Caution: Seedlings at work

Another bank adventure this morning as I waited an hour outside and an hour inside as “the system is down, please wait small”. Luckily cash was available.

I ordered some roofing materials through Mr, Barbar today for a change. He had the same price as Eagle and will deliver it right to our site…a huge bonus in my book.

Completion of the first chicken pen is neck and neck with our delivery date of May 22nd. I think we’ll make it. The guys at BRAC are confusing me a bit with their numbers. They say we should take 10 bags of starter feed for our 250 chicks which should last 2-3 weeks. Here are the variables …and I’m requesting your math on this (I’m crowdsourcing this part of the poultry project!):

  1. We’re buying 250 chicks (all layers, eggs only, no males)
  2. Feed comes in 50kg bags
  3. Week 1: feed them 10grams per day per chick.
  4. Week 2: increase to 15g per day per chick
  5. Week 3: 20g per day per chick

What do you get for answers to:

  1. What’s the total weight of feed a single chick eats in 3 weeks?
  2. How many bags of starter feed should we buy for the first 3 weeks?
  3. Tell me (if you have chicken experience) if these numbers sound correct.

Send me answers in the blog comments.

Titus, our school janitor, has been weaving more baskets for me with the dyed reed. In this photo I placed my business card for scale reference. The basket on the right is pretty big.

I had to have conversation with him because I noticed the school toilets were not looking too clean and he’s been spending too much time during his shift weaving. I took two women in with me so they could confirm they were not even “guy clean”.

I finally got word back that the solar panels have been found. Tomorrow I go to Monrovia!

Walking the campus today I spied this under a tree. There’s something wrong with this picture:

Apparently these unused biohazard bags left from the Ebola era are perfect for starting seedlings.

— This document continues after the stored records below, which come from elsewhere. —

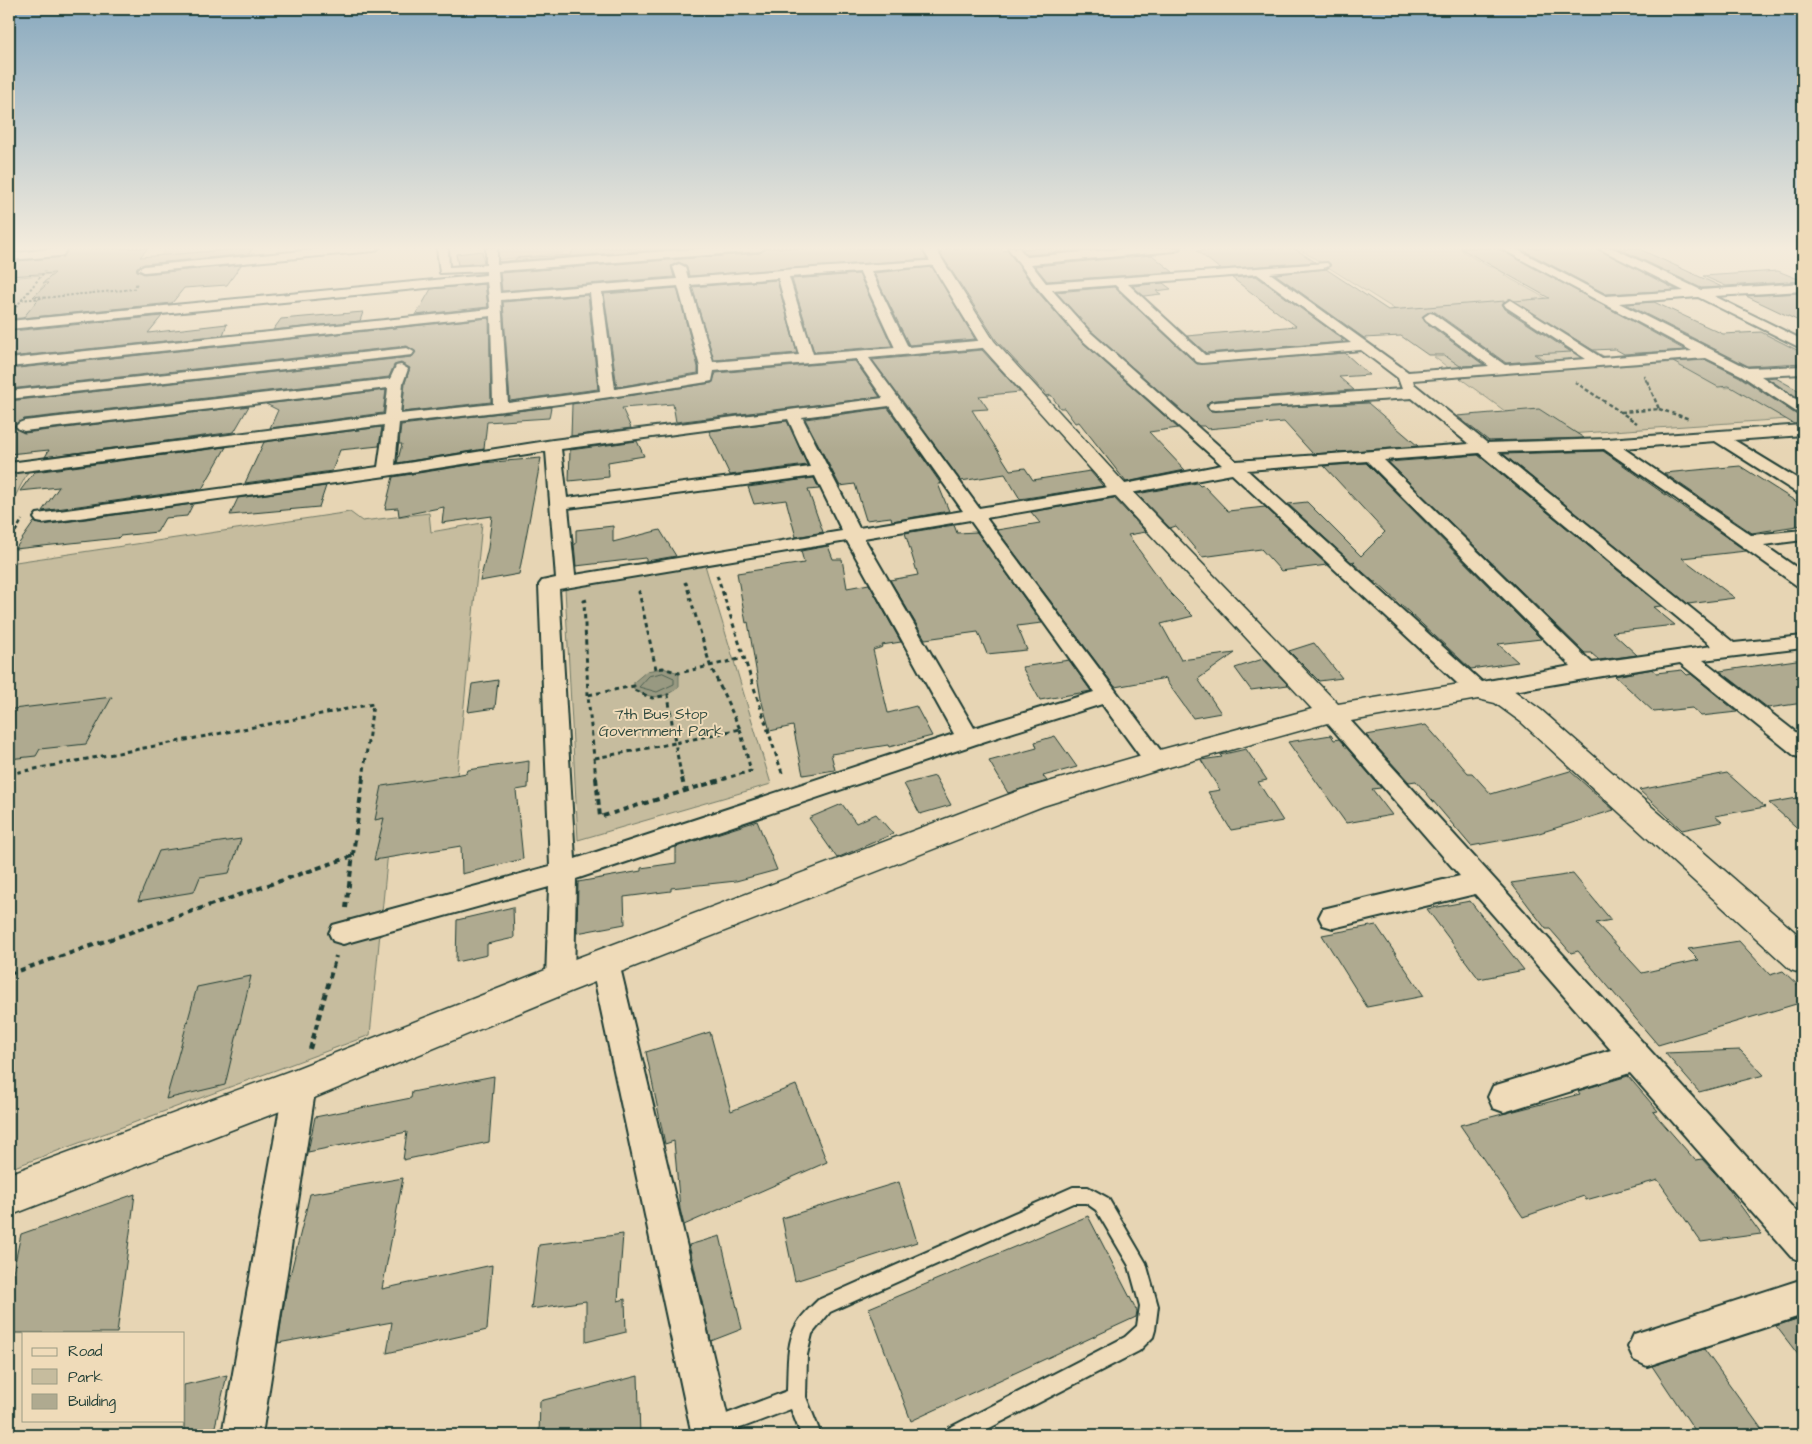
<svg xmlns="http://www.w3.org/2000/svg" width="1812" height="1444" font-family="'Architects Daughter',sans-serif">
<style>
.green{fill:#c6bc9e;stroke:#727c69}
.water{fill:#989981;stroke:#687462}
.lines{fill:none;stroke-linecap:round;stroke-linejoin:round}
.shore{stroke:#4f6253;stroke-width:1}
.building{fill:#afaa90;stroke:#1f3d34}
.lane-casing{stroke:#1f3d34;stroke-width:4}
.street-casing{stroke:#1f3d34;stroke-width:4}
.secondary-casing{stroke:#1f3d34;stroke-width:3}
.path-far3{stroke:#1f3d34;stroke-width:2;stroke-dasharray:2.5 2;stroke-linecap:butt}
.path-far2{stroke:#1f3d34;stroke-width:2.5;stroke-dasharray:4 2.5;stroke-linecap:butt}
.path-far1{stroke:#1f3d34;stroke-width:3;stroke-dasharray:4.5 4;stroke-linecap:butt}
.path{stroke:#1f3d34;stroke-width:4;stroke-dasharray:6 4.5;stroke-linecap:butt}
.lane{fill:#efdbb9;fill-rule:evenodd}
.street{fill:#efdbb9;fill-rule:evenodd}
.secondary{fill:#efdbb9;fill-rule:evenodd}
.labels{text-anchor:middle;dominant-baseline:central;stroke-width:4;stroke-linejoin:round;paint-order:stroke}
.park-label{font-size:15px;fill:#304a3f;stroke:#efdbb9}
</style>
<rect width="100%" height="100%" fill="#e7d5b4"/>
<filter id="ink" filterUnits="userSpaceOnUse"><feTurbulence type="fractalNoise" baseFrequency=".02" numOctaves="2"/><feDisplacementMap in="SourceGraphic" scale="10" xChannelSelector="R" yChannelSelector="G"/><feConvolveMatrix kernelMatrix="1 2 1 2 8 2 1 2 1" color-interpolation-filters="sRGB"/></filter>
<g filter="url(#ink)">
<!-- green -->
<g class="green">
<path d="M166 248H242L161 256Z"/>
<path d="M494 248H563V253L495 260Z"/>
<path d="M1298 248H1494L1462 251 1490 267 1528 264 1543 271 1504 275 1556 304 1554 325 1608 359 1549 363 1532 351 1571 348 1545 331 1526 332 1474 314 1511 311 1497 302 1425 308 1461 334 1498 331 1528 351 1488 354 1504 366 1450 369 1434 357 1474 354 1433 324 1394 327 1399 312Z"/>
<path d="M52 274 36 295 121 288 104 309 9 319V278Z"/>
<path d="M1680 362 1724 388 1755 386 1803 413V418L1539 436 1457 376Z"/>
<path d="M29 470 9 508V472Z"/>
<path d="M350 512 362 521 429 513 431 532 482 523 457 776 394 790 370 1035 9 1169V563Z"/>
<path d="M705 565 771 784 578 840 565 588Z"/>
</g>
<!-- water -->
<path class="water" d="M663 668 679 673V687C661 700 654 699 634 690V682L647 671Z"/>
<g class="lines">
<!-- shore -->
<path class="shore" d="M663 673 674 678V684L657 692 639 687 649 676Z"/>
</g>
<!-- building -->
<g class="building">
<path d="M69 248H148L140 257 253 248 249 254 144 264 137 267V271L144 274 241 265 227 285 184 288 172 303 23 318 41 296 33 297 48 283H43L55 273 9 276V268L17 261 63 257Z"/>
<path d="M589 248H679L499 262 516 260V258L571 255 573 249Z"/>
<path d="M767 248H920L927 259 689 276 686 265 678 262 671 266 674 277 502 291 500 273 760 253Z"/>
<path d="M937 248H1001L1003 251 1007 250 1037 291 1079 339 1178 428 1149 432 1185 470 1126 482 1079 422 1075 423 1064 408H1060L1051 395 1047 396 1044 390H1042L996 340Z"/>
<path d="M1034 248H1097V249L1027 255 1022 249Z"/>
<path d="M1234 248H1294L1315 262 1220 269 1197 251Z"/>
<path d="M1460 248H1498L1685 350 1624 354 1615 349 1593 350 1514 301 1549 298Z"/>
<path d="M1519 248H1596L1677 290 1606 294Z"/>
<path d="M1618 248H1637L1722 287 1701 288Z"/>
<path d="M482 251 484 263 458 265 456 254Z"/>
<path d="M1152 255 1173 272 1047 281 1035 266Z"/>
<path d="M932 267 975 339 909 345 874 273Z"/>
<path d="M1326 269 1388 310 1505 301 1502 304 1505 309 1571 352 1534 354 1543 360 1506 363 1435 312 1430 311 1422 317 1425 322 1484 365 1460 366 1444 355H1428L1401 336 1364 338 1275 274Z"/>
<path d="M1778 271 1803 281 1726 286 1703 276Z"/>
<path d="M859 274 892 346 814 352 792 279Z"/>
<path d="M1256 276 1344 340H1341L1343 342 1206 353 1187 336 1296 326 1232 278Z"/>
<path d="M777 280 797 353 714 360 692 287Z"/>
<path d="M1163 283 1171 289 1156 291 1161 294 1144 296 1132 286Z"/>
<path d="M485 284 488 307 416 315 431 289Z"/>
<path d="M1114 287 1197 364 1345 353 1369 375 1339 377 1354 390 1215 400 1210 401 1206 405 1210 411 1368 403 1418 446 1313 454 1284 422 1207 429 1204 426H1199L1091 331 1056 292Z"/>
<path d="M677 288 698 367V373L617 387 604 294Z"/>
<path d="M1803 293V323L1746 296Z"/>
<path d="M588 295 598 389 510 401 503 302Z"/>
<path d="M1654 302 1723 334 1761 332 1803 353V363L1748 366 1626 304Z"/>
<path d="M363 312 360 321 273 330 281 319Z"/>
<path d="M162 316 148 333 227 324 223 335 9 357V334L12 331Z"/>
<path d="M489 318 491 402 402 412 405 383 410 368 401 363 394 365 389 377 24 419 14 426 18 430 24 433 249 406 234 432 45 457 49 450 9 454V401L412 357 416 352 407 346 9 389V369Z"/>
<path d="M982 350 1020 392 979 396 988 409 972 410 1010 470 1025 468 1033 480 1090 471 1103 486 1020 499 1005 474 961 481 872 360Z"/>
<path d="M1706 360 1740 377 1797 415 1803 416V423L1794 424 1729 386 1718 387 1673 362Z"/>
<path d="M855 361 880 397 676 422 673 404 622 408 631 428 571 436 572 404 712 383 716 373Z"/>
<path d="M1774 377 1803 393V402L1767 378Z"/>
<path d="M386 390 383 413 270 428 278 410 266 404Z"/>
<path d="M551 407 549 418 487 422 484 449 397 463 402 444H399L401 425Z"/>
<path d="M888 408 941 484H938L949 511 892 521 891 517 866 520 855 484 840 486 805 419Z"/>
<path d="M1539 409 1584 438 1489 441 1457 416Z"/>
<path d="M787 421 807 465 730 475 709 431Z"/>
<path d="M382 427 379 446 340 450 332 471 245 483 264 442Z"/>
<path d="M637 441 644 456 608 462 609 477 569 481 570 450Z"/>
<path d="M226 447 202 489 42 511 59 487 20 491 34 472Z"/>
<path d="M1603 451 1746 551 1682 558 1735 598 1688 604 1503 454Z"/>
<path d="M1478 455 1661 606 1653 607 1675 625 1612 632 1637 655 1599 660 1591 653H1585L1388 462Z"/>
<path d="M541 458 519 574 480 581 488 548 492 516 442 523 444 507 399 516 398 508 385 509 393 477 482 463Z"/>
<path d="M1366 463 1541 639 1498 644 1518 662 1471 669 1376 582H1374L1353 563 1355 561 1351 562 1288 504 1307 502 1361 556 1385 532 1324 466Z"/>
<path d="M1740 466 1803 506V525L1752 533 1664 473Z"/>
<path d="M814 478 819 489 808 490 823 532 796 537 786 500 754 504 748 487Z"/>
<path d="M1197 483 1200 486 1203 485 1228 511 1265 507 1327 565 1281 571 1261 549 1202 557 1176 526 1170 528 1137 494Z"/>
<path d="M326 486 319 507 230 515 238 498Z"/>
<path d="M1114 498 1146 532 1128 535 1170 593 1193 616 1161 624 1181 660 1235 653 1198 679 1221 713 1193 718 1167 682 1166 678 1115 687 997 530 1040 523 1031 512Z"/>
<path d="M193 504 187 516 165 518 157 532 120 536 118 538 15 549 34 522 43 525Z"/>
<path d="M954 525 957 533 977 532 1042 623 1017 626 1027 650 987 654 978 632 925 639 890 580 918 575 905 533Z"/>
<path d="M613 526V542L660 530 676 556 647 561 645 558 576 566 574 544H576V530Z"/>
<path d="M828 546 833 559H842L847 588 869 584 901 642 882 645 883 647 873 650 888 713 916 706 932 736 889 747 888 745 831 754 835 770 803 775 793 726 770 731 761 699 748 622 746 623 737 573 804 563 801 551Z"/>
<path d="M1314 643 1342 678 1319 681 1289 651Z"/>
<path d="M1263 659 1288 685 1251 690 1235 668Z"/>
<path d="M1803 659V703L1768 708 1720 671Z"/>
<path d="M1069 660 1091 691 1040 700 1022 667Z"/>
<path d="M1653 669 1656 673 1682 670 1687 675 1691 674 1737 712 1701 716 1692 708 1654 712 1615 676Z"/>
<path d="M498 680 495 708 468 712 472 684Z"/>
<path d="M112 697 86 744 40 749 36 756 9 759V716L13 709Z"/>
<path d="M1426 725 1468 773H1472L1491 794 1570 771 1614 810 1536 834 1471 846 1416 781 1409 782 1366 735Z"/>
<path d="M1331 735 1334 740 1339 739 1381 788 1372 789 1392 815 1346 823 1288 742Z"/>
<path d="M1055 736 1077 767 1043 776 1047 781 1008 793 989 761 1037 748 1035 742Z"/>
<path d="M1246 749 1267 780 1258 782 1283 821 1231 830 1208 792 1220 790 1201 760 1222 757 1220 755Z"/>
<path d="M529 761 528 788 516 790 523 859 462 874 461 846 374 860 384 818 375 820 382 786 467 773 468 770Z"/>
<path d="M1727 773 1765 807 1715 816 1722 822 1682 830 1639 790Z"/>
<path d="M935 776 951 805 920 814 904 784Z"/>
<path d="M1803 797V833L1769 803Z"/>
<path d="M842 804 856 823 876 814 893 834 837 858 809 818Z"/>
<path d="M757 821 777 870 736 881 671 888V891L624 897 625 924 577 933 578 882 641 871V868L676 863V847Z"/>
<path d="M241 839 229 873 200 877 194 892 138 901 159 851Z"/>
<path d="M1573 874 1611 920 1596 923 1642 973 1699 960 1688 949 1739 941 1770 975 1783 971 1803 990V1002L1658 1045 1578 951 1571 953 1550 929H1546L1511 883Z"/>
<path d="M1470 901 1524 970 1479 979 1427 909Z"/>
<path d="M513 907 514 938 487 944V955L456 962 457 920Z"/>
<path d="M1376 925 1424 996 1367 1007 1322 935Z"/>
<path d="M251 976 225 1085 166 1099 197 987Z"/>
<path d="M710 1032 731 1111 796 1085 827 1162 684 1225 680 1209 674 1141 665 1144 646 1052Z"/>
<path d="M1740 1050 1764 1075 1699 1092 1665 1053Z"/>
<path d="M494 1076 489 1142 403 1160 407 1132 308 1152 315 1117 411 1098 412 1092Z"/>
<path d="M1628 1076 1658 1111 1653 1112 1695 1160 1702 1159 1725 1184 1761 1234 1701 1242 1658 1180 1586 1200 1584 1196 1523 1217 1460 1125 1580 1094 1578 1091Z"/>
<path d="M403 1178 382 1289 492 1265 487 1330 387 1353 392 1322 278 1343 286 1292 310 1194Z"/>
<path d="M899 1182 917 1242 795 1281 782 1218Z"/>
<path d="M135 1194 117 1333H9V1291L21 1234Z"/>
<path d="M1088 1216 1137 1311 1136 1317 911 1421 869 1308Z"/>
<path d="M623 1234 618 1301 625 1299 626 1332 586 1342V1301L531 1309 539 1245Z"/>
<path d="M720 1236 742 1329 711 1341 689 1245Z"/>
<path d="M1803 1317V1361L1776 1326Z"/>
<path d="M1704 1349 1766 1435H1698L1652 1366Z"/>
<path d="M227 1375 213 1435H184V1385Z"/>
<path d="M638 1376 640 1435H539L540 1401Z"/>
</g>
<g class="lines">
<!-- lane casing -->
<g class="lane-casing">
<path id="lane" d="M1073 1187H1088L1108 1198 1146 1263 1158 1306 1155 1330 1153 1337 1139 1351 976 1435H946L949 1428 1125 1337 1137 1326 1140 1306 1129 1266 1096 1210 1086 1203H1073L830 1312 812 1334 807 1355 806 1397 821 1435H801L791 1409 722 1435H708L705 1428 708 1421 787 1391C788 1370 786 1343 797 1324 802 1315 811 1307 818 1300Z"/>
</g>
<!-- street casing -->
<g class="street-casing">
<g id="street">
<path d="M56 248H67L63 255 59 256 9 260V254Z"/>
<path d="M334 248H379L374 251 144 272 138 269 144 266Z"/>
<path d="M437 248H448L449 267 486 265V248H497V264L709 248H765L760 251 498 271 500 293 677 279 673 267 679 264 685 267 688 278 782 270 942 260 944 262 942 264 938 265 871 271 908 347 988 340 995 344 993 347 869 358 979 508 1120 485 1222 465 1080 338 1039 290 1008 248H1019L1026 257 1132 248H1180L1175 251 1031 264 1046 283 1327 263 1329 265 1327 267 1323 268 1270 273 1408 372 1489 366 1426 320 1424 317 1430 313 1434 314 1505 365 1586 359 1506 307 1504 304 1510 300 1602 358 1692 351 1500 248H1514L1606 296 1684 291 1598 248H1613L1701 290 1803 283V291L1714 296 1803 340V349L1698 297 1619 303 1748 368 1803 366V374L1761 376 1803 404V414L1798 413 1741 375 1706 358 1413 380 1414 384 1487 443 1607 439 1803 425V435L1734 440 1803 482V494L1797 493 1715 441 1623 448 1751 535 1803 530V540L1764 545 1803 572V587L1796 585 1674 497 1604 449 1498 452 1734 643 1803 636V648L1703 660 1803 738V758L1795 756 1680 663 1478 697 1470 695 1232 474 1120 495 986 518 1164 755 1168 761 1164 767 1156 769 1148 767 1102 704 976 744 576 879 574 980 570 989 560 992 550 989 546 980 549 887 343 944 333 941 329 933 333 925 550 866 539 585 542 581 556 578 546 451 386 476 43 523 37 522 34 518 37 514 378 467 384 425 9 473V463L385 415 388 388 24 431 19 429 16 426 19 423 24 421 390 379 396 366 401 365 408 369 403 383 400 414 493 404 491 316 9 367V359L490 309 487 282 9 329V321L486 275V271L440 273ZM860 272 895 348 813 354 789 277ZM1257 274 1351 343 1205 355 1128 284ZM778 278 799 355 713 362 690 285ZM1115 285 1197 362 1202 363 1361 350 1398 378 1402 389 1215 402 1210 403 1208 406 1210 409 1215 410 1412 398 1469 444 1236 461 1090 332 1052 290ZM678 286 700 367V375L615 389 602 292ZM590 293 600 391 508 403 501 300ZM856 359 883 398 553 440 395 465 399 423C502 412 605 399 707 382L712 381 714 371ZM889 406 963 511 859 528 802 417ZM788 419 810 467 567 498 561 449ZM1479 453 1712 646 1592 663 1384 460ZM1367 461 1571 666 1482 682 1247 470ZM815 476 842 531 575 575 568 508ZM970 520 1094 692 974 728 864 538ZM847 541 954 734 575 859 559 589Z"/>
<path d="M407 348 414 352 412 355 9 399V391Z"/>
<path d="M1331 706 1339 708 1803 1219V1262L1791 1257 1630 1073 1504 1112 1493 1108 1488 1097 1493 1086 1611 1050 1475 894 1333 928 1323 925 1319 917 1323 909 1460 876 1323 718 1320 713 1323 708Z"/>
<path d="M605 951 615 955 619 963 732 1435H692L591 963 595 955Z"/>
<path d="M300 1070 311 1075 316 1085 262 1435H222L284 1085 289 1075Z"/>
<path d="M1803 1279V1315L1647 1366 1634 1360 1628 1347 1634 1334Z"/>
</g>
</g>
<!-- secondary casing -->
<g class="secondary-casing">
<path id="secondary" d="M922 248H935L994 341 1127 486 1338 704 1478 681 1513 690 1541 710 1803 939V974L1791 970 1521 722 1495 703 1478 699 1351 721 1331 722 1162 769 1043 806 572 991 314 1098 9 1216V1174L295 1069 548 969 1021 790 1156 751 1312 709 1113 494 982 347Z"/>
</g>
<!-- path-far3 -->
<g class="path-far3">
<path d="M21 300 134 289 137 283"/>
<path d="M16 307 45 271"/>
<path d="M1644 375 1647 383"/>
</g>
<!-- path-far2 -->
<g class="path-far2">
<path d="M1575 382 1637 423"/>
<path d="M1659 409 1690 419"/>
<path d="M1621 412 1659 409 1647 381"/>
<path d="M9 543 22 520"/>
</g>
<!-- path-far1 -->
<g class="path-far1">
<path d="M717 575 783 776"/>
<path d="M684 584 686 583 710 665 740 729"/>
<path d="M641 591 639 592 656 669 663 668 679 673 744 658"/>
<path d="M587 600 584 601 588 695"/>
<path d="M595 758 675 743 682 779"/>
<path d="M9 774 373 704 363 779"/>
<path d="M596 779 588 695 634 686V690L652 698 668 695 675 743 740 729"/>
<path d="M723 779 751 771 740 729"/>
</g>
<!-- path -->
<g class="path">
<path d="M596 778 600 817 727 778"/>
<path d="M682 778 685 792"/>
<path d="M346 908 363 778"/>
<path d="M9 974 353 856"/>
<path d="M310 1049 336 956"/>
</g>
<!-- lane -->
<use href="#lane" class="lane"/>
<!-- street -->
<use href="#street" class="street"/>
<!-- secondary -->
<use href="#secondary" class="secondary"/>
</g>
</g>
<!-- sky -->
<linearGradient id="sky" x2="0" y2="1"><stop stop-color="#88a9bf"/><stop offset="0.55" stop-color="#f4ecdd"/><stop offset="1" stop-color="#f4ecdd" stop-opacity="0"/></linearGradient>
<rect width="1812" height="451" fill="url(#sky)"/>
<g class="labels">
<!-- park labels -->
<g class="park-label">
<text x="661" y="714">7th Bus Stop<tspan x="661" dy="17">Government Park</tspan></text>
</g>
</g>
<!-- margin -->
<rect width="1812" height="1444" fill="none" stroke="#efdbb9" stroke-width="30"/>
<rect x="15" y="15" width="1782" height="1414" fill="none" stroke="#1f3d34" stroke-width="2" filter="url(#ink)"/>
<!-- legend -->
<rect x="22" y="1332" width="162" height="90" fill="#efdbb9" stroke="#9c9c84"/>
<rect x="32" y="1348" width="25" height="8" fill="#efdbb9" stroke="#9c9c84"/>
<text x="68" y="1356" font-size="15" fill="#1f3d34">Road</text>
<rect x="32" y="1369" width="25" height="15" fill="#c6bc9e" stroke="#9c9c84"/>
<text x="68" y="1382" font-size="15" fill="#1f3d34">Park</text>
<rect x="32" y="1394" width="25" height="15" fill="#afaa90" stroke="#9c9c84"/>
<text x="68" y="1406" font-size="15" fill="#1f3d34">Building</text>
</svg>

4 thoughts on “Caution: Seedlings at work

  1. 70+105+140= 315 grams per chick
    315×250= 78,850 grams= for 78.85kg for 3 weeks for 250 chicks.
    I think starter feed is used for longer than 3 weeks though, but I’m no expert on that. But for 3 weeks of feed it seems only 2 of the 50kg bags would be used if the numbers are accurate. I have no idea if they are. I’m just using what you gave for numbers. There is an expected percentage that won’t make it to 3 weeks too, so those numbers will drop some. Are they getting medicated feed to prevent illness in this flock? We only had 6 chickens for a short time and they were 6 months old when we got them so we have very little knowledge of chicks.


  2. Jon, I have the same numbers as Amy. I did find that when laying,a chicken eats 1.5 lbs/week(.68kg). Dad


  3. I agree with Amy’s numbers – 2 bags for the first three weeks for 250 chicks. Judging by Dad’s comment they eat a lot more when laying – 680 grams per week vs. 140 grams during week 3. This means you’ll need 680 * 250 = 170,000 grams / week = 3.4 bags / week once you are in full production.

    I wish we had been able to stay longer and see the new solar panels and chicks. Maybe we’ll see them on our next visit!

    Liked by 2 people

  4. Hi, Jon,

    I spent about 11 seconds on the math, and then, when my head started to hurt, I stopped. Those banks sound like fun. I still remember, back in the mid-60s, when I was working in Manhattan, and wen going to the bank, complaining about the separate teller lines, invariably getting on the slowest-moving one . It was in those years, I believe, that banks began their “common line theory” (my words), to feed off to the next available teller. Weren’t bakery shops dong that since 1900?? The chicken project sounds like it’ll be fun, as well as productive. I may have mentioned to you, but at our previous church, there’s a 90-year-old gentleman who’s been raising chickens for many, many years. He’s always got between 700 and 800 at a time; rotates them every 2 – 3 years.. I didn’t do the math, but my recollection is that he mentioned that he harvests about 55 dozen a day, primarily selling them to Chinese restaurants in Bergen County. He also sells them outside his farmhouse, on the honor system. And the beat goes on.